Today was a rough day. I didn’t realize how rough until just now as I was getting ready to go to sleep and Lydia and I were praying for someone and we took turns praying, and then after we were done she then started praying for me. Asking God to give me rest and help me to have peace. As she was praying this, I all of a sudden felt my entire body relax. I hadn’t even noticed that I had been tense.

The reason my day was rough, had nothing to do with classes, school, work or even for the most part relationships. The reason today was so rough was because I have been wrestling through things all day long. Then tonight after finally talking to a really good friend of mine I realized why it’s been so hard for me. I have been wrestling with being impatient and really disliking the people around me. Not disliking in the sense that I really don’t like them, but in a way that I am getting easily frustrated with people and not loving them the way I should. Not because of anything they’ve done. Just me being sinful I guess. I have been so on edge with everyone and no matter whose talking to me I can find some reason to be unhappy, when really all I’ve been trying to do, subconsciously, is cover up why I’m really unhappy. I am seeing other people’s faults and sins because I don’t want to acknowledge my own. I have been pulling a speck out of my brother’s eye without even considering the plank in my own.

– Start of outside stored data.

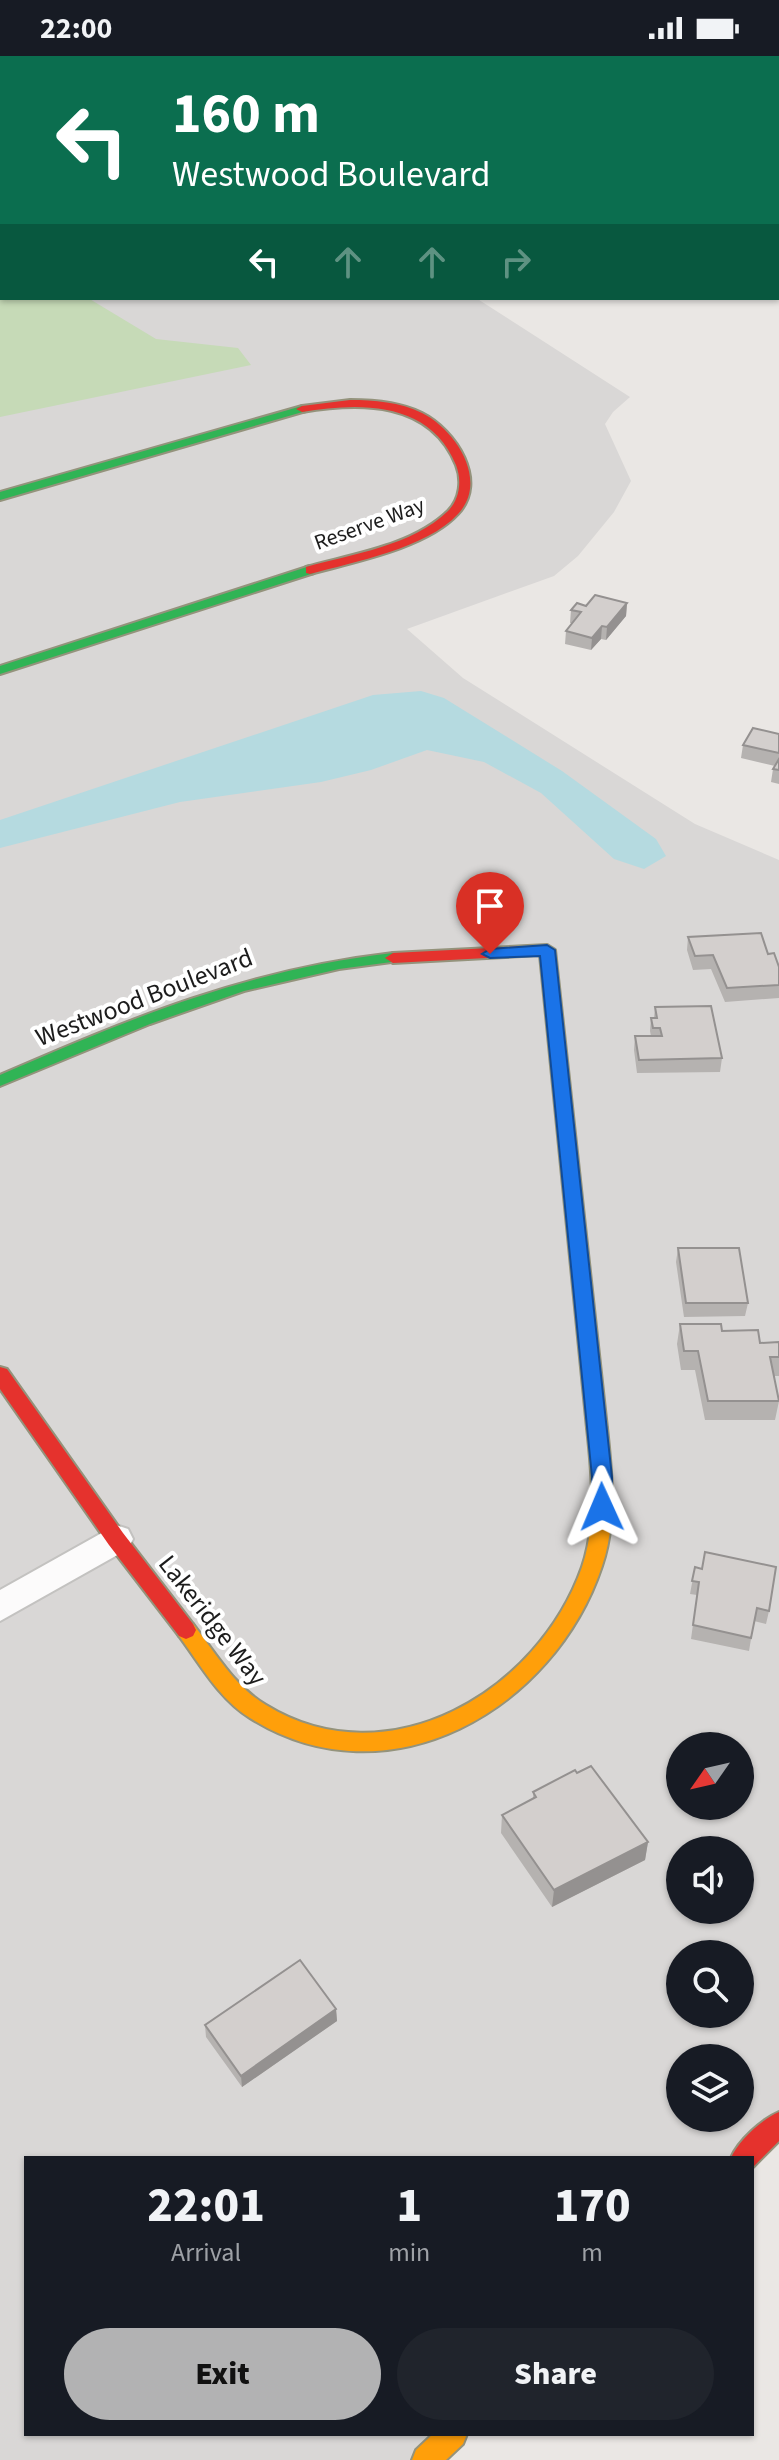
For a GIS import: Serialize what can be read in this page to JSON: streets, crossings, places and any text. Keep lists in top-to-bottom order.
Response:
{
  "streets": {
    "street": ["Reserve Way", "Westwood Boulevard", "Lakeridge Way"]
  },
  "crossings": [
    ["Westwood Boulevard", "Lakeridge Way"]
  ],
  "north": "bottom left",
  "page": {
    "status": "22:00",
    "turn": ["160 m", "Westwood Boulevard"],
    "eta": [
      "22:01",
      "Arrival",
      "1",
      "min",
      "170",
      "m"
    ],
    "buttons": ["Exit", "Share"]
  }
}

I have been living my life loving people based on feelings and emotions, not being around my family has made it difficult to remember that you don’t always like the people you love… does that even make sense? Sometimes you don’t always like the people surrounding you or the people in your life closest to you, but you love them regardless. Because love is not based on an emotion or a feeling, love is a choice, a promise we make to another. I have to be constantly reminded that I can say ‘I love you’ until I’m blue in the face, but saying it doesn’t make it true. What makes it true is acting upon it and even doing it when we don’t ‘feel like it.’ Love is something we have to work towards everyday. Living in a community like the one here has made this so clear to me. I’m around people constantly. Whether I want to be or not, and yet I can choose to love those people as a choice or to simply put up with them for the time being.

My prayer is that I can be a better friend, a better roommate, a better daughter, and a better sister by realizing these things and beginning to work through them.